A short time later, a Citizen-Times reporter and photographer were asked to leave GOP headquarters by one of the people in attendance.
Reached by phone on Sept. 11, Keith said he was “unimpressed by both sides,” though he thought the fact-checking of candidate statements was biased in favor of Harris and that she got more of a pass from debate moderators.
Martin told the Citizen Times on Sept. 11 that he thought the moderators did a “pretty good job” and that Trump’s debate performance wasn’t his best.

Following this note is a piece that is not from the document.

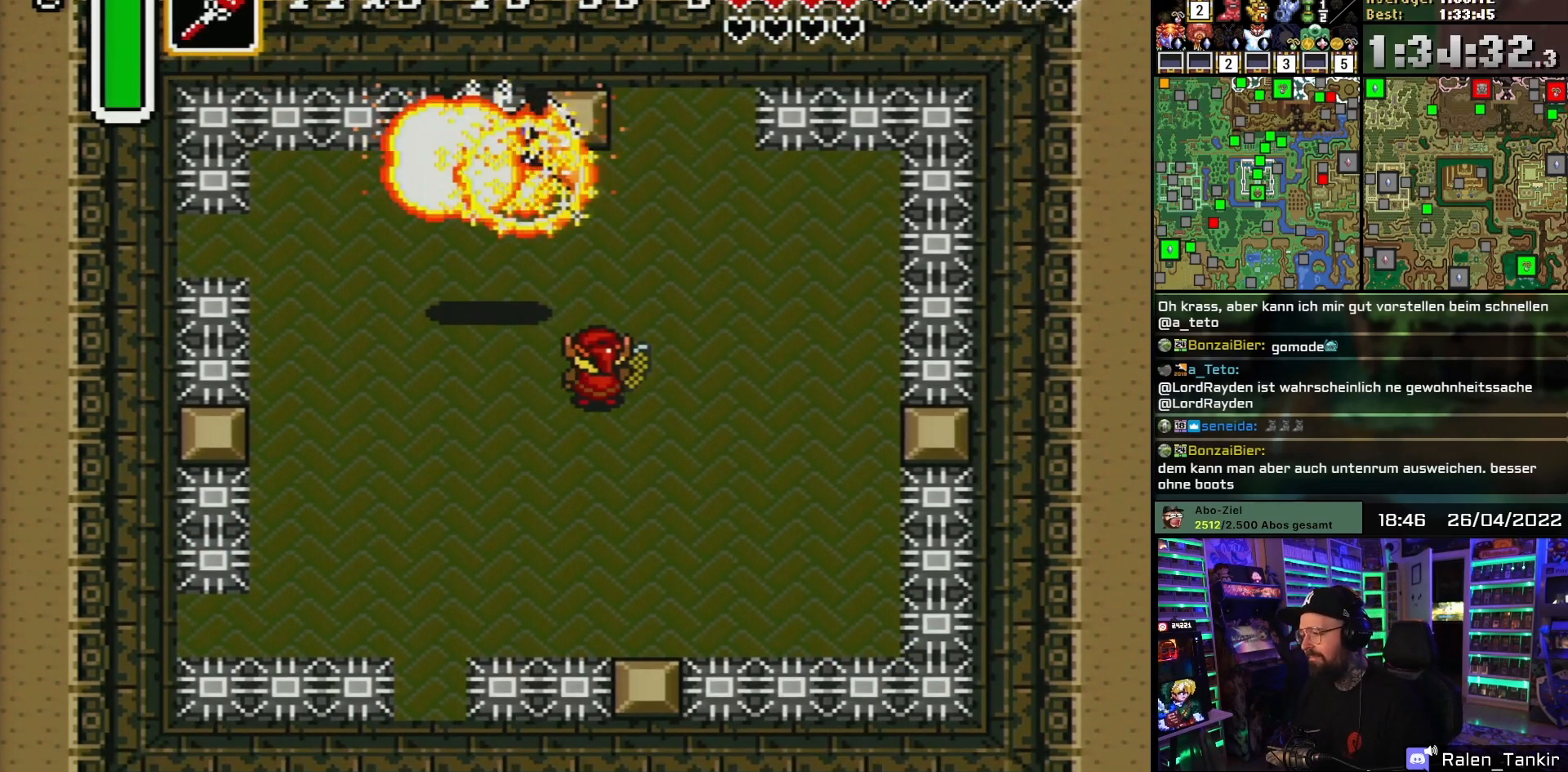
{"buttons": [], "events": [[50, "DPAD_UP", "up"], [250, "DPAD_DOWN", "down"], [333, "DPAD_DOWN", "up"], [350, "B", "down"], [450, "B", "up"]]}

“I think she knew the questions,” Martin said of Harris. “I’ve never seen her communicate at that level.”
‘Are you OK?’
Julie Weatherly, 80, a Harris supporter who attended the Democratic watch party told the Citizen Times on Sept. 11 that she was pleased with Harris’s performance. “She annihilated Trump, absolutely annihilated him,” Weatherly said.
Chris Cooper, professor of political science and public affairs at Western Carolina University and the author of the forthcoming book “Anatomy of a Purple State: A North Carolina Politics Primer,” told the Citizen Times on Sept. 11 that Harris clearly outperformed Trump, and that Harris, specifically, exceeded expectations.
“This was, in a lot of ways, her coming out party to many voters, and she performed well,” Cooper said. “She wasn’t heavy on policy specifics, but she certainly presented herself as competent and informed.”
In a Sept. 11 interview, Clark, the precinct chair, said he, too, noticed that Harris wasn’t specific on policy proposals, but chalked it up to her short time as candidate. He expects more from Harris on policy, specifically economic policy, if there’s a next debate.
During her closing statement on Sept. 10, Harris said as a prosecutor she didn’t ask victims or witnesses about their party affiliation. Instead, she asked if they were ok.
When posed the same question by the Citizen Times on Sept. 10, Clark said he’s measuring the sense of security he feels now with “the hope that we don’t wake up with a dictator,” referring to the potential reelection of Trump in November.
“What we got is working,” Clark said. “We just have to get the hate and division out of the system.”
On the Republican side, Martin told the Citizen Times it wasn’t even a fair question.
“It’s either prosperity or poverty,” Martin said. “Pick one.”